Michael Salomon (born in Whitefish Bay, Wisconsin, United States) is an American music video/film director, who has directed many music videos, including many of Toby Keith's music videos. He directed the video for Metallica's "One", which was nominated for "Best Heavy Metal Video" at the MTV awards, and was declared one of the "Top 75 Videos Of All Time" in Rolling Stone's critics' poll.

He later won numerous awards, including the CMT (Country Music Television) "Director of the Year" awards in 1994, 1995 and 1996, Michael again performed his work, creating award-winning videos for  Toby Keith, Trisha Yearwood, Alan Jackson, Lonestar, Brooks & Dunn, over twenty videos for Sawyer Brown and others.  His association with Toby earned Salomon the CMT Flameworthy Awards in 2002, including one for "Director of the Year" and  awards in 2003 including "Video of the Year."

Most recently, Salomon teamed up again with Toby and directed the 2008 film Beer For My Horses, which starred Toby Keith, with guest stars Rodney Carrington, and Willie Nelson. Salomon had also directed the music video for "Beer for My Horses" in 2003.

★ ★ ★ ★ ★ ★ ★

PARTS OF THE EXERCISE:
[1] In the passage on director Michael Salomon, list every artist or group named as someone he created award-winning videos for.
[2] Extend the passage on director Michael Salomon, picking up after its final sentence.

SUPPLIED INFORMATION:
★ ★ ★ ★ ★ ★ ★

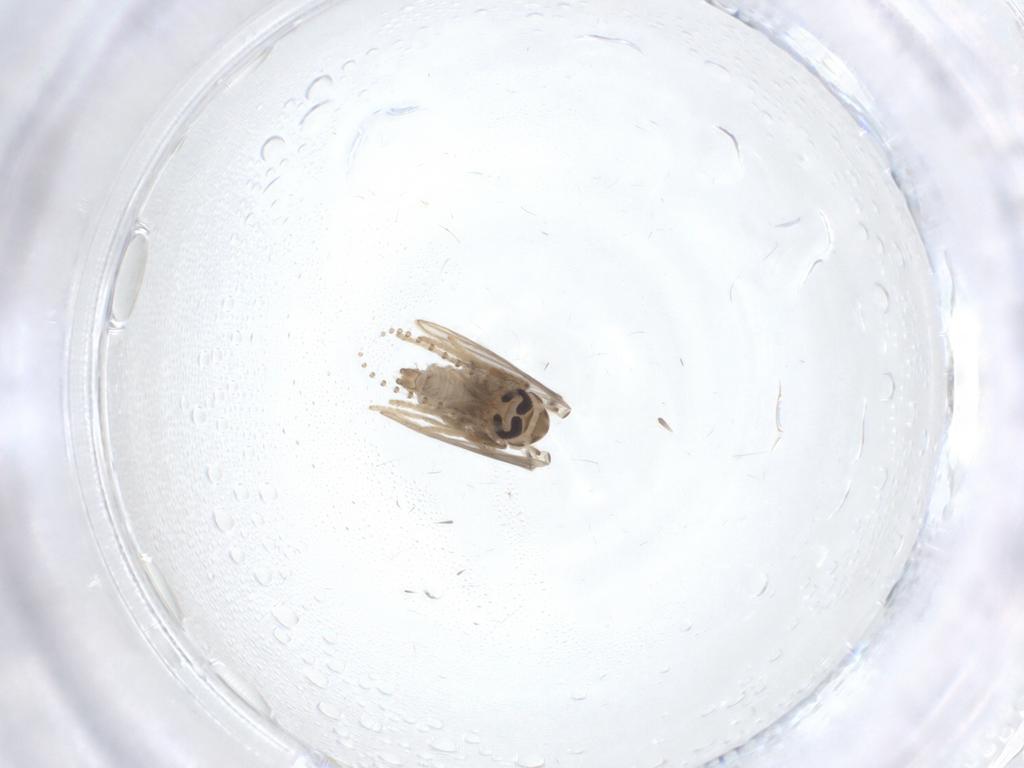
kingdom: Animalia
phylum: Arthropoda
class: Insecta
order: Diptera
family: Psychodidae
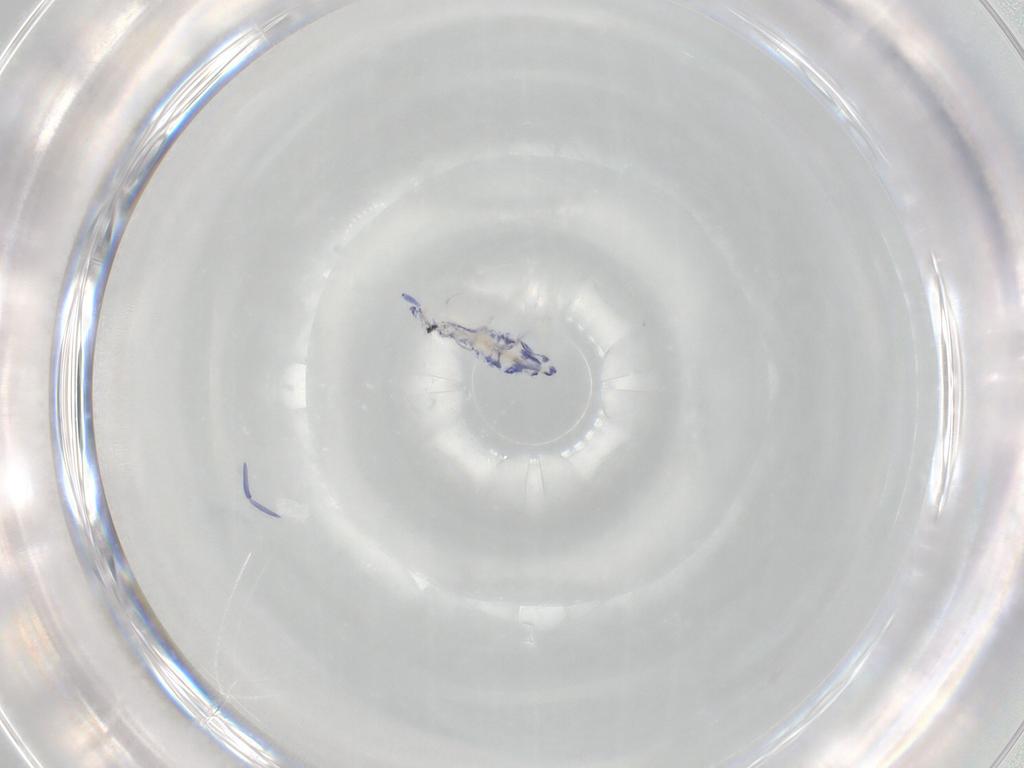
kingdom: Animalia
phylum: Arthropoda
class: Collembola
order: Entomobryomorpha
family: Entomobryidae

★ ★ ★ ★ ★ ★ ★

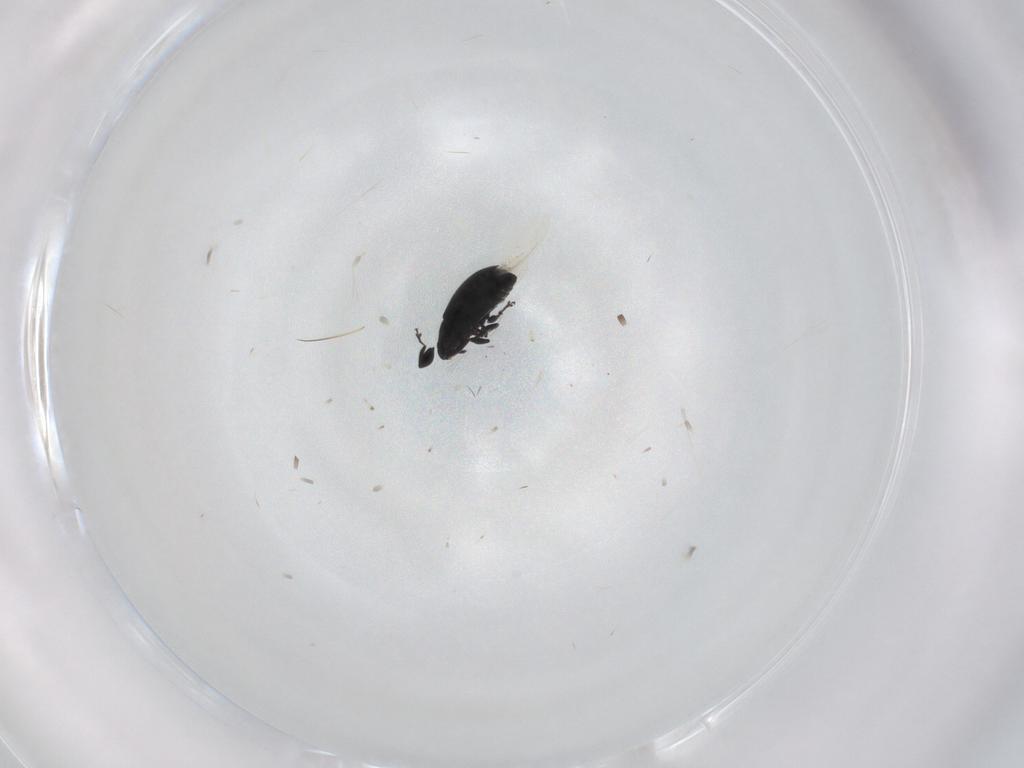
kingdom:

★ ★ ★ ★ ★ ★ ★

ANSWERS FOR THIS EXERCISE:
[1] Toby Keith, Trisha Yearwood, Alan Jackson, Lonestar, Brooks & Dunn, Sawyer Brown

[2]
Salomon also worked on projects for Garth Brooks, Madonna, Mick Jagger, Janet Jackson, Billy Joel, Whitney Houston, Bon Jovi, Ozzy Osbourne and many others as an editor.

In addition to the list of music videos, Michael has directed and or segment-directed a wide variety of longform home videos, commercials, network specials and syndicated series. He directed the NBC Special, "Garth Brooks: Live From Dublin." The special garnered an Emmy nomination for Salomon.

Filmography
"Beer for My Horses" (2008)

Videography

Videos directed
160 music videos are currently listed here.

References

American music video directors
Living people
People from Whitefish Bay, Wisconsin
Year of birth missing (living people)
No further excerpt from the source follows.